## Step 1: Data preprocessing for SULO tool
In this notebook we:
1. load the raw data from the xlsx files
2. convert empty values to NaN
3. keep only the rows with column 1 ('LUPA KÄYTTÄÄ') == 1
4. save the preprocessed data as DATA_filename.csv with NaN -> -1
5. save the background factor data as BF_filename.csv with NaN -> -1


In [1]:
import pandas as pd
import numpy as np
import os

directory = os.fsencode('../data/valintakoek2019/')
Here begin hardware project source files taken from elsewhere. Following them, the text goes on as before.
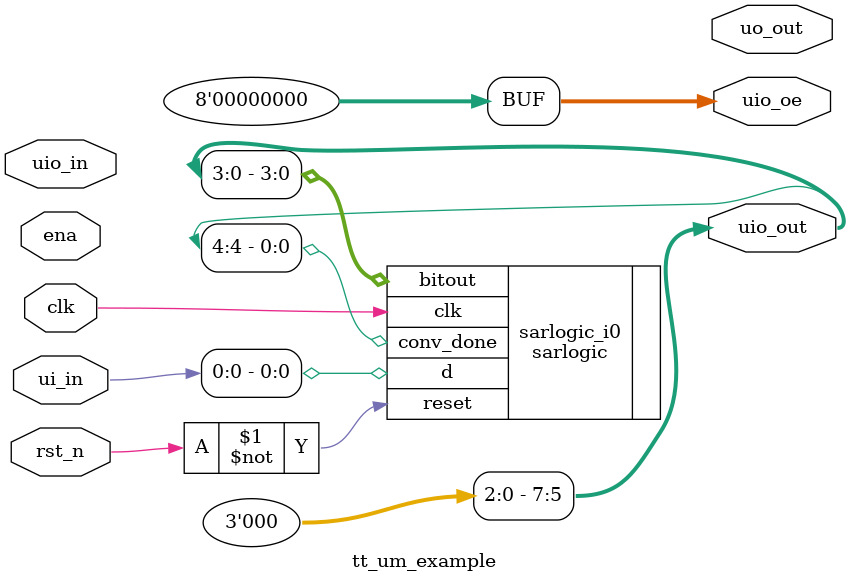
<source format=v>
/*
 * Copyright (c) 2024 Your Name
 * SPDX-License-Identifier: Apache-2.0
 */

`default_nettype none

module tt_um_example (
    input  wire [7:0] ui_in,    // Dedicated inputs
    output wire [7:0] uo_out,   // Dedicated outputs
    input  wire [7:0] uio_in,   // IOs: Input path
    output wire [7:0] uio_out,  // IOs: Output path
    output wire [7:0] uio_oe,   // IOs: Enable path (active high: 0=input, 1=output)
    input  wire       ena,      // always 1 when the design is powered, so you can ignore it
    input  wire       clk,      // clock
    input  wire       rst_n     // reset_n - low to reset
);

  // All output pins must be assigned. If not used, assign to 0.
  // assign uo_out  = ui_in + uio_in;  // Example: ou_out is the sum of ui_in and uio_in
  //  assign uo_out[7:5] = 0;
  assign uio_out[7:5] = 0;
  assign uio_oe  = 0;

  // List all unused inputs to prevent warnings
  // wire _unused = &{ena, clk, rst_n, 1'b0};
    sarlogic sarlogic_i0(
        .clk(clk), 
        .reset(~rst_n), 
        .d(ui_in[0]),
        .bitout(uo_out[7:0]),
        .bitout(uio_out[3:0]),
        .conv_done(uio_out[4]));
endmodule

</source>
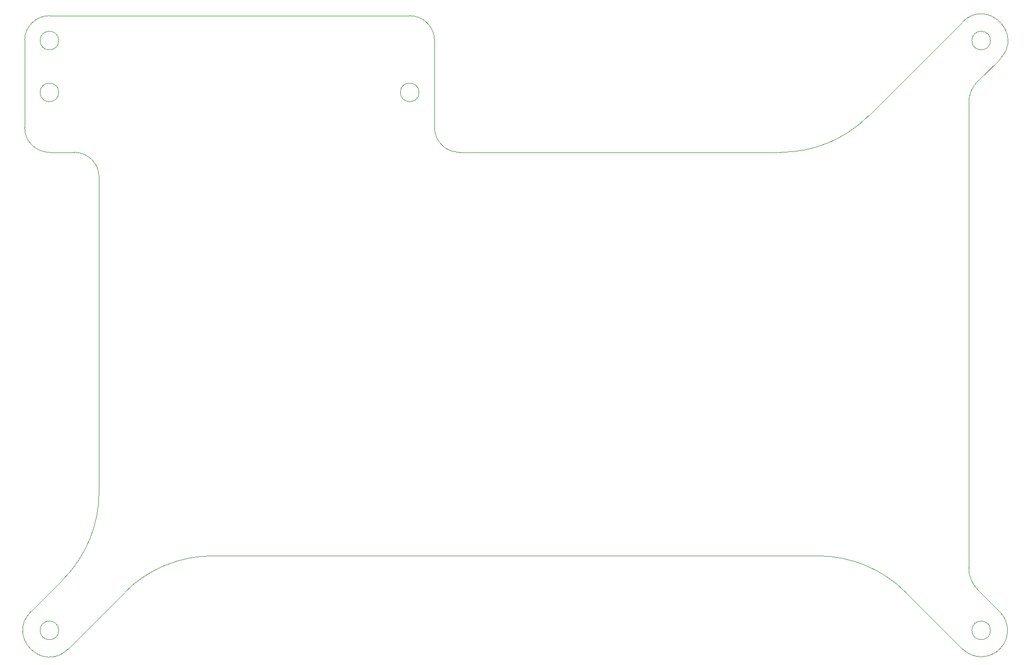
<source format=gbr>
%TF.GenerationSoftware,KiCad,Pcbnew,(5.1.6)-1*%
%TF.CreationDate,2020-07-21T23:35:01+09:00*%
%TF.ProjectId,PWM-PCA9685,50574d2d-5043-4413-9936-38352e6b6963,rev?*%
%TF.SameCoordinates,Original*%
%TF.FileFunction,Profile,NP*%
%FSLAX46Y46*%
G04 Gerber Fmt 4.6, Leading zero omitted, Abs format (unit mm)*
G04 Created by KiCad (PCBNEW (5.1.6)-1) date 2020-07-21 23:35:01*
%MOMM*%
%LPD*%
G01*
G04 APERTURE LIST*
%TA.AperFunction,Profile*%
%ADD10C,0.050000*%
%TD*%
G04 APERTURE END LIST*
D10*
X168000760Y-30079468D02*
G75*
G02*
X169460001Y-26540001I4999240J9468D01*
G01*
X167000001Y-17000001D02*
G75*
G02*
X172999999Y-22999999I2999999J-2999999D01*
G01*
X172999999Y-112000001D02*
G75*
G02*
X167000001Y-117999999I-2999999J-2999999D01*
G01*
X151853290Y-32150977D02*
G75*
G02*
X137710001Y-37999999I-14133290J14150977D01*
G01*
X169464466Y-108465534D02*
G75*
G02*
X168000000Y-104930000I3535534J3535534D01*
G01*
X143730297Y-103003020D02*
G75*
G02*
X157869999Y-108870001I-10297J-19996980D01*
G01*
X173000000Y-23000000D02*
X169460001Y-26540001D01*
X167000000Y-17000000D02*
X151853290Y-32150978D01*
X167000000Y-118000000D02*
X157869999Y-108870001D01*
X173000000Y-112000000D02*
X169464466Y-108465534D01*
X24000000Y-38000000D02*
G75*
G02*
X28000000Y-42000000I0J-4000000D01*
G01*
X20000000Y-38000000D02*
G75*
G02*
X16000000Y-34000000I0J4000000D01*
G01*
X24000000Y-38000000D02*
X20000000Y-38000000D01*
X86000000Y-38000000D02*
G75*
G02*
X82000000Y-34000000I0J4000000D01*
G01*
X82000000Y-20000000D02*
X82000000Y-34000000D01*
X78000000Y-16000000D02*
G75*
G02*
X82000000Y-20000000I0J-4000000D01*
G01*
X20000000Y-16000000D02*
X78000000Y-16000000D01*
X16000000Y-20000000D02*
G75*
G02*
X20000000Y-16000000I4000000J0D01*
G01*
X16000000Y-34000000D02*
X16000000Y-20000000D01*
X22999999Y-117999999D02*
G75*
G02*
X17000001Y-112000001I-2999999J2999999D01*
G01*
X27996980Y-92720000D02*
G75*
G02*
X22140000Y-106860000I-19996980J0D01*
G01*
X32130794Y-108864936D02*
G75*
G02*
X46270000Y-103000000I14149206J-14135064D01*
G01*
X23000000Y-118000000D02*
X32130795Y-108864935D01*
X17000000Y-112000000D02*
X22139999Y-106859999D01*
X137710001Y-37999999D02*
X86000000Y-38000000D01*
X168000000Y-104930000D02*
X168000760Y-30079468D01*
X46270000Y-103000000D02*
X143730297Y-103003019D01*
X28000000Y-42000000D02*
X27996980Y-92720000D01*
X171500000Y-20000000D02*
G75*
G03*
X171500000Y-20000000I-1500000J0D01*
G01*
X171500000Y-115000000D02*
G75*
G03*
X171500000Y-115000000I-1500000J0D01*
G01*
X79500000Y-28350000D02*
G75*
G03*
X79500000Y-28350000I-1500000J0D01*
G01*
X21500000Y-20000000D02*
G75*
G03*
X21500000Y-20000000I-1500000J0D01*
G01*
X21500000Y-28350000D02*
G75*
G03*
X21500000Y-28350000I-1500000J0D01*
G01*
X21500000Y-115000000D02*
G75*
G03*
X21500000Y-115000000I-1500000J0D01*
G01*
M02*

</source>
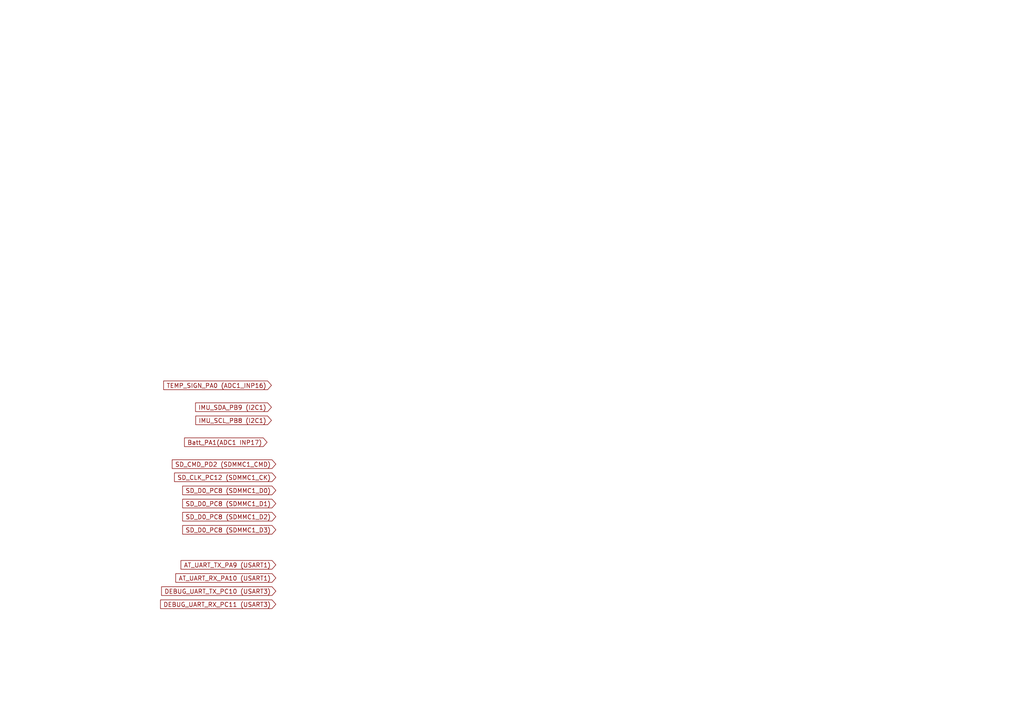
<source format=kicad_sch>
(kicad_sch
	(version 20250114)
	(generator "eeschema")
	(generator_version "9.0")
	(uuid "15fd91ff-14f3-4959-bdad-616534a8bba5")
	(paper "A4")
	(lib_symbols)
	(global_label "SD_CMD_PD2 (SDMMC1_CMD)"
		(shape input)
		(at 80.01 134.62 180)
		(fields_autoplaced yes)
		(effects
			(font
				(size 1.27 1.27)
			)
			(justify right)
		)
		(uuid "0066b448-0c1d-494d-a71d-e64251a41fd0")
		(property "Intersheetrefs" "${INTERSHEET_REFS}"
			(at 49.3874 134.62 0)
			(effects
				(font
					(size 1.27 1.27)
				)
				(justify right)
				(hide yes)
			)
		)
	)
	(global_label "IMU_SDA_PB9 (I2C1)"
		(shape input)
		(at 78.74 118.11 180)
		(fields_autoplaced yes)
		(effects
			(font
				(size 1.27 1.27)
			)
			(justify right)
		)
		(uuid "1e1f0b54-cebe-4735-a3e1-67a9bbfee6ef")
		(property "Intersheetrefs" "${INTERSHEET_REFS}"
			(at 56.1605 118.11 0)
			(effects
				(font
					(size 1.27 1.27)
				)
				(justify right)
				(hide yes)
			)
		)
	)
	(global_label "SD_D0_PC8 (SDMMC1_D0)"
		(shape input)
		(at 80.01 142.24 180)
		(fields_autoplaced yes)
		(effects
			(font
				(size 1.27 1.27)
			)
			(justify right)
		)
		(uuid "2c18b8e8-15be-48cc-be8c-c7506bd46a38")
		(property "Intersheetrefs" "${INTERSHEET_REFS}"
			(at 52.4112 142.24 0)
			(effects
				(font
					(size 1.27 1.27)
				)
				(justify right)
				(hide yes)
			)
		)
	)
	(global_label "SD_CLK_PC12 (SDMMC1_CK)"
		(shape input)
		(at 80.01 138.43 180)
		(fields_autoplaced yes)
		(effects
			(font
				(size 1.27 1.27)
			)
			(justify right)
		)
		(uuid "3790d554-2fa5-4623-85b1-16fde779dac2")
		(property "Intersheetrefs" "${INTERSHEET_REFS}"
			(at 50.0526 138.43 0)
			(effects
				(font
					(size 1.27 1.27)
				)
				(justify right)
				(hide yes)
			)
		)
	)
	(global_label "DEBUG_UART_RX_PC11 (USART3)"
		(shape input)
		(at 80.01 175.26 180)
		(fields_autoplaced yes)
		(effects
			(font
				(size 1.27 1.27)
			)
			(justify right)
		)
		(uuid "44e7e2ef-1001-4920-b580-ac532c843423")
		(property "Intersheetrefs" "${INTERSHEET_REFS}"
			(at 46.0006 175.26 0)
			(effects
				(font
					(size 1.27 1.27)
				)
				(justify right)
				(hide yes)
			)
		)
	)
	(global_label "SD_D0_PC8 (SDMMC1_D2)"
		(shape input)
		(at 80.01 149.86 180)
		(fields_autoplaced yes)
		(effects
			(font
				(size 1.27 1.27)
			)
			(justify right)
		)
		(uuid "88b1dfb3-c70b-4d82-86ed-f11beaeb6860")
		(property "Intersheetrefs" "${INTERSHEET_REFS}"
			(at 52.4112 149.86 0)
			(effects
				(font
					(size 1.27 1.27)
				)
				(justify right)
				(hide yes)
			)
		)
	)
	(global_label "Batt_PA1(ADC1 INP17)"
		(shape input)
		(at 77.47 128.27 180)
		(fields_autoplaced yes)
		(effects
			(font
				(size 1.27 1.27)
			)
			(justify right)
		)
		(uuid "8e463d43-75b4-427b-8d4a-26397d790920")
		(property "Intersheetrefs" "${INTERSHEET_REFS}"
			(at 52.9553 128.27 0)
			(effects
				(font
					(size 1.27 1.27)
				)
				(justify right)
				(hide yes)
			)
		)
	)
	(global_label "AT_UART_TX_PA9 (USART1)"
		(shape input)
		(at 80.01 163.83 180)
		(fields_autoplaced yes)
		(effects
			(font
				(size 1.27 1.27)
			)
			(justify right)
		)
		(uuid "b73f6e66-422d-45f8-b76b-0577beb7df1a")
		(property "Intersheetrefs" "${INTERSHEET_REFS}"
			(at 51.9272 163.83 0)
			(effects
				(font
					(size 1.27 1.27)
				)
				(justify right)
				(hide yes)
			)
		)
	)
	(global_label "TEMP_SIGN_PA0 (ADC1_INP16)"
		(shape input)
		(at 78.74 111.76 180)
		(fields_autoplaced yes)
		(effects
			(font
				(size 1.27 1.27)
			)
			(justify right)
		)
		(uuid "be327c01-3d81-483c-84bd-d3c58f3b043e")
		(property "Intersheetrefs" "${INTERSHEET_REFS}"
			(at 46.9077 111.76 0)
			(effects
				(font
					(size 1.27 1.27)
				)
				(justify right)
				(hide yes)
			)
		)
	)
	(global_label "AT_UART_RX_PA10 (USART1)"
		(shape input)
		(at 80.01 167.64 180)
		(fields_autoplaced yes)
		(effects
			(font
				(size 1.27 1.27)
			)
			(justify right)
		)
		(uuid "bee96d6c-f47f-4cd0-ab56-db36ebd0864c")
		(property "Intersheetrefs" "${INTERSHEET_REFS}"
			(at 50.4153 167.64 0)
			(effects
				(font
					(size 1.27 1.27)
				)
				(justify right)
				(hide yes)
			)
		)
	)
	(global_label "DEBUG_UART_TX_PC10 (USART3)"
		(shape input)
		(at 80.01 171.45 180)
		(fields_autoplaced yes)
		(effects
			(font
				(size 1.27 1.27)
			)
			(justify right)
		)
		(uuid "c2586d5e-4dd1-4075-afd1-bf2dc66f9c7c")
		(property "Intersheetrefs" "${INTERSHEET_REFS}"
			(at 46.303 171.45 0)
			(effects
				(font
					(size 1.27 1.27)
				)
				(justify right)
				(hide yes)
			)
		)
	)
	(global_label "IMU_SCL_PB8 (I2C1)"
		(shape input)
		(at 78.74 121.92 180)
		(fields_autoplaced yes)
		(effects
			(font
				(size 1.27 1.27)
			)
			(justify right)
		)
		(uuid "db3b0511-b53e-47ac-be50-85950d154eab")
		(property "Intersheetrefs" "${INTERSHEET_REFS}"
			(at 56.221 121.92 0)
			(effects
				(font
					(size 1.27 1.27)
				)
				(justify right)
				(hide yes)
			)
		)
	)
	(global_label "SD_D0_PC8 (SDMMC1_D1)"
		(shape input)
		(at 80.01 146.05 180)
		(fields_autoplaced yes)
		(effects
			(font
				(size 1.27 1.27)
			)
			(justify right)
		)
		(uuid "e1f6c9f7-6685-44bf-bc2f-eb9d0e158e53")
		(property "Intersheetrefs" "${INTERSHEET_REFS}"
			(at 52.4112 146.05 0)
			(effects
				(font
					(size 1.27 1.27)
				)
				(justify right)
				(hide yes)
			)
		)
	)
	(global_label "SD_D0_PC8 (SDMMC1_D3)"
		(shape input)
		(at 80.01 153.67 180)
		(fields_autoplaced yes)
		(effects
			(font
				(size 1.27 1.27)
			)
			(justify right)
		)
		(uuid "ef2abb27-15b1-4d9a-9802-1be4f5c8c7cb")
		(property "Intersheetrefs" "${INTERSHEET_REFS}"
			(at 52.4112 153.67 0)
			(effects
				(font
					(size 1.27 1.27)
				)
				(justify right)
				(hide yes)
			)
		)
	)
)

</source>
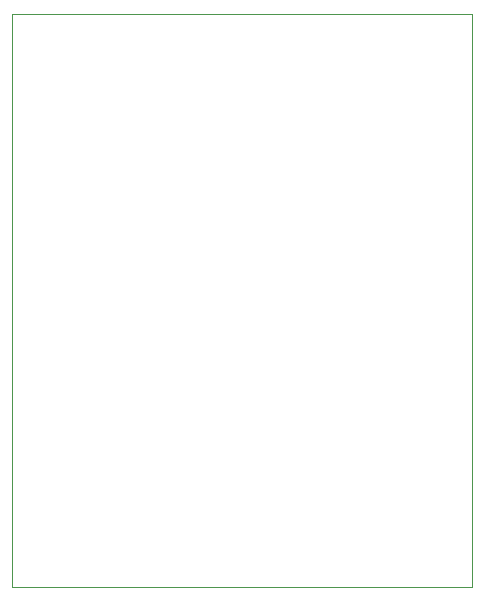
<source format=gbr>
%TF.GenerationSoftware,KiCad,Pcbnew,9.0.1*%
%TF.CreationDate,2025-04-15T01:41:33+09:00*%
%TF.ProjectId,STM32-FC_v2,53544d33-322d-4464-935f-76322e6b6963,rev?*%
%TF.SameCoordinates,Original*%
%TF.FileFunction,Profile,NP*%
%FSLAX46Y46*%
G04 Gerber Fmt 4.6, Leading zero omitted, Abs format (unit mm)*
G04 Created by KiCad (PCBNEW 9.0.1) date 2025-04-15 01:41:33*
%MOMM*%
%LPD*%
G01*
G04 APERTURE LIST*
%TA.AperFunction,Profile*%
%ADD10C,0.010000*%
%TD*%
G04 APERTURE END LIST*
D10*
X119500000Y-69500000D02*
X158500000Y-69500000D01*
X158500000Y-118000000D01*
X119500000Y-118000000D01*
X119500000Y-69500000D01*
M02*

</source>
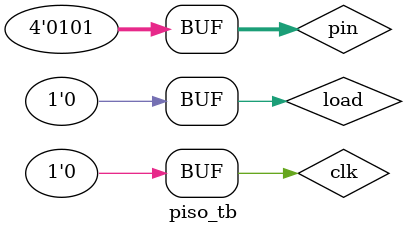
<source format=v>
/*
   Author : Harsh Dixit 
   Date : 17-02-2022
*/
`timescale 100ns


module piso(clk,pin,sout,load); 
input [3:0] pin; 
input clk,load;

output reg sout ; 
reg [3:0] temp =0; 

always @(posedge clk)
begin 
if(load)
temp <= pin ; 
else 
begin
sout <= temp[3];
temp <= {temp[2:0],1'b0};
end
end
endmodule                                                            


module piso_tb();
reg[3:0] pin ; 
reg clk, load; 

wire sout; 

piso dut(.clk(clk),.pin(pin),.sout(sout),.load(load));



initial
begin
clk = 0;
pin = 4'b1010;
load = 1'b1; 
 #10; 
load= 1'b0;
 #10; 
load= 1'b1; 
 #50;
load= 1'b1; 
pin= 4'b0101; 
 #10;
load = 1'b0;
end

endmodule
</source>
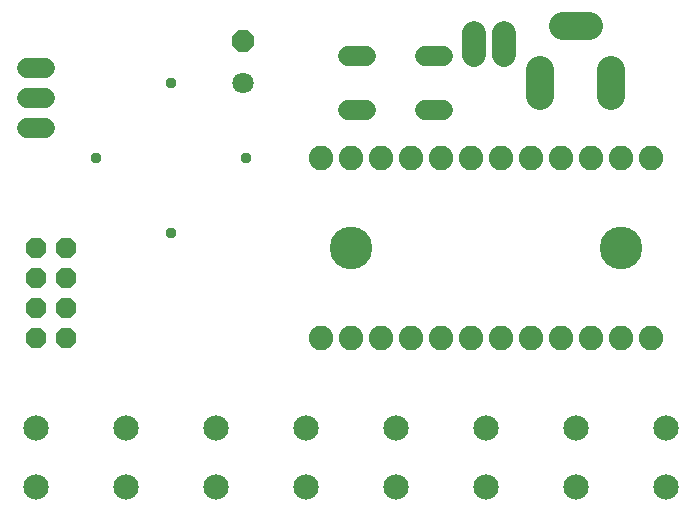
<source format=gbr>
G04 EAGLE Gerber RS-274X export*
G75*
%MOMM*%
%FSLAX34Y34*%
%LPD*%
%INSoldermask Bottom*%
%IPPOS*%
%AMOC8*
5,1,8,0,0,1.08239X$1,22.5*%
G01*
%ADD10C,3.606800*%
%ADD11C,2.146300*%
%ADD12C,2.082800*%
%ADD13P,1.869504X8X112.500000*%
%ADD14C,1.727200*%
%ADD15C,2.387600*%
%ADD16P,1.951982X8X112.500000*%
%ADD17C,1.803400*%
%ADD18C,2.003200*%
%ADD19C,0.959600*%


D10*
X355600Y241300D03*
X584200Y241300D03*
D11*
X88900Y88900D03*
X88900Y38862D03*
X165100Y88900D03*
X165100Y38862D03*
X241300Y88900D03*
X241300Y38862D03*
X317500Y88900D03*
X317500Y38862D03*
X393700Y88900D03*
X393700Y38862D03*
X469900Y88900D03*
X469900Y38862D03*
X546100Y88900D03*
X546100Y38862D03*
X622300Y88900D03*
X622300Y38862D03*
D12*
X609600Y317500D03*
X584200Y317500D03*
X558800Y317500D03*
X533400Y317500D03*
X508000Y317500D03*
X482600Y317500D03*
X457200Y317500D03*
X431800Y317500D03*
X406400Y317500D03*
X381000Y317500D03*
X355600Y317500D03*
X330200Y317500D03*
X330200Y165100D03*
X355600Y165100D03*
X381000Y165100D03*
X406400Y165100D03*
X431800Y165100D03*
X457200Y165100D03*
X482600Y165100D03*
X508000Y165100D03*
X533400Y165100D03*
X558800Y165100D03*
X584200Y165100D03*
X609600Y165100D03*
D13*
X88900Y165100D03*
X88900Y190500D03*
X88900Y215900D03*
X88900Y241300D03*
X114300Y165100D03*
X114300Y190500D03*
X114300Y215900D03*
X114300Y241300D03*
D14*
X353568Y403606D02*
X368808Y403606D01*
X368808Y358394D02*
X353568Y358394D01*
X418592Y403606D02*
X433832Y403606D01*
X433832Y358394D02*
X418592Y358394D01*
D15*
X535178Y429000D02*
X557022Y429000D01*
X576100Y391922D02*
X576100Y370078D01*
X516100Y370078D02*
X516100Y391922D01*
D14*
X96520Y342900D02*
X81280Y342900D01*
X81280Y368300D02*
X96520Y368300D01*
X96520Y393700D02*
X81280Y393700D01*
D16*
X264160Y416560D03*
D17*
X264160Y381000D03*
D18*
X485140Y405020D02*
X485140Y423020D01*
X459740Y423020D02*
X459740Y405020D01*
D19*
X203200Y381000D03*
X266700Y317500D03*
X139700Y317500D03*
X203200Y254000D03*
M02*

</source>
total_N = 0 # this variable will store the total number of participants data
total_N_permit = 0 # this will store the subset of participants 
                   # who gave permission to use their answer for research
total_N_nopermit = 0 # those who explicitly gave no permission
for file in os.listdir(directory):
    filename = os.fsdecode(file)
    if filename.endswith(".xlsx"): 
        # loading the file with NaNs as empty values
        # print(filename)
        df = pd.read_excel('../data/valintakoek2019/'+filename, skip_blank_lines=False,header=None)
        df = df.replace(r'^\s*$', np.nan, regex=True)
        # Print the size of the data loaded
        # print(df.shape)
        total_N = total_N + df.shape[0] - 1
        # Filter the rows with df[1]==1
        filtered_data = df[df[1].eq(1)]
        siz = filtered_data.shape
        # print the size after the subjects gave permission to use the data for research
        print(siz)
        total_N_permit = total_N_permit + siz[0]
        # those who put 2, explicitly gave no permission
        filtered_data_no = df[df[1].eq(2)]
        total_N_nopermit = total_N_nopermit + filtered_data_no.shape[0]
        
        # Stored preprocessed data as CSV
        if siz[1] == 88:
            # if we are here columns 48-87 have the answers
            data_columns=range(48,88)
            bf_columns=range(1,48) # column 0 is not needed
        else:
            # if we are here, there are two extra columns, part of the intervention
            data_columns=range(50,90)
            bf_columns=range(1,50) # column 0 is not needed
            
        filtered_data.iloc[:,data_columns].to_csv('../results/preprocessed/DATA_'+filename.replace('xlsx','csv'),
                                                  sep=';',
                                                  na_rep='-1',
                                                  encoding='utf-8', 
                                                  index=False,
                                                  header=False)
        filtered_data.iloc[:,bf_columns].to_csv('../results/preprocessed/BF_'+filename.replace('xlsx','csv'),
                                                sep=';',
                                                na_rep='-1',
                                                encoding='utf-8', 
                                                index=False,
                                                header=False)

1.xlsx
(142, 88)
(95, 88)
2.xlsx
(139, 88)
(86, 88)
3.xlsx
(111, 88)
(70, 88)
4.xlsx
(164, 88)
(69, 88)
5.xlsx
(136, 88)
(92, 88)
6.xlsx
(151, 88)
(83, 88)
7.xlsx
(114, 88)
(74, 88)
8.xlsx
(212, 90)
(105, 90)
9.xlsx
(171, 88)
(100, 88)
10.xlsx
(487, 90)
(347, 90)


Total number of participants:

In [2]:
print(total_N)

1817


Total number of participants who gave permission to use their answers for research purposes

In [3]:
print(total_N_permit)

1121


Total number of participants who explicitly gave no permission:

In [4]:
print(total_N_nopermit)

132


Total number of participants who gave or did not give permission

In [5]:
print(total_N_permit + total_N_nopermit)

1253


Percentage of those who gave permission:

In [8]:
print(total_N_permit/total_N*100)
print(100*total_N_permit/(total_N_permit + total_N_nopermit))

61.69510181618052
89.46528332003193